=== Begin Enclosure ===
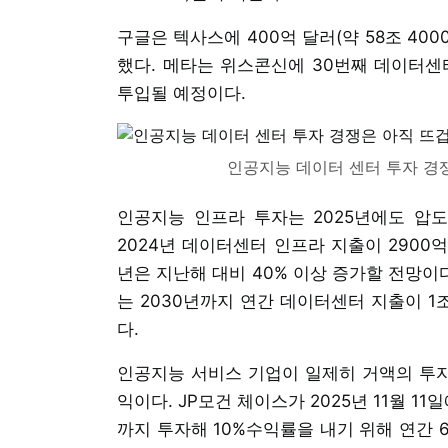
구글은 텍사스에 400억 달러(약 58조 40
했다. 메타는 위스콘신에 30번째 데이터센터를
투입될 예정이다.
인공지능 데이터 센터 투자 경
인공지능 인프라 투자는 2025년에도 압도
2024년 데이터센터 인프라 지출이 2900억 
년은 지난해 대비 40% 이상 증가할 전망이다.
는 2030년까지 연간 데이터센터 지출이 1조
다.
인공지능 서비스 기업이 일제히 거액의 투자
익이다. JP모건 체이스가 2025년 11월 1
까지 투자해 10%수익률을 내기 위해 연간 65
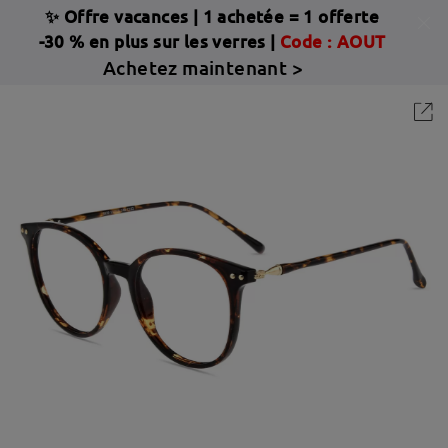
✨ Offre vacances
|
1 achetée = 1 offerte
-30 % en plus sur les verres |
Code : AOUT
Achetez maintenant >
=== End Enclosure ===
# [Activity]
Transcribe exactly the lines from the one holding "년은 지난해 대비 40% 이상 증가할 전망이다." through the final line of the material above, both ends included; any pictures should be dropped.

# [Response]
년은 지난해 대비 40% 이상 증가할 전망이다.
는 2030년까지 연간 데이터센터 지출이 1조
다.
인공지능 서비스 기업이 일제히 거액의 투자
익이다. JP모건 체이스가 2025년 11월 1
까지 투자해 10%수익률을 내기 위해 연간 65
✨ Offre vacances
|
1 achetée = 1 offerte
-30 % en plus sur les verres |
Code : AOUT
Achetez maintenant >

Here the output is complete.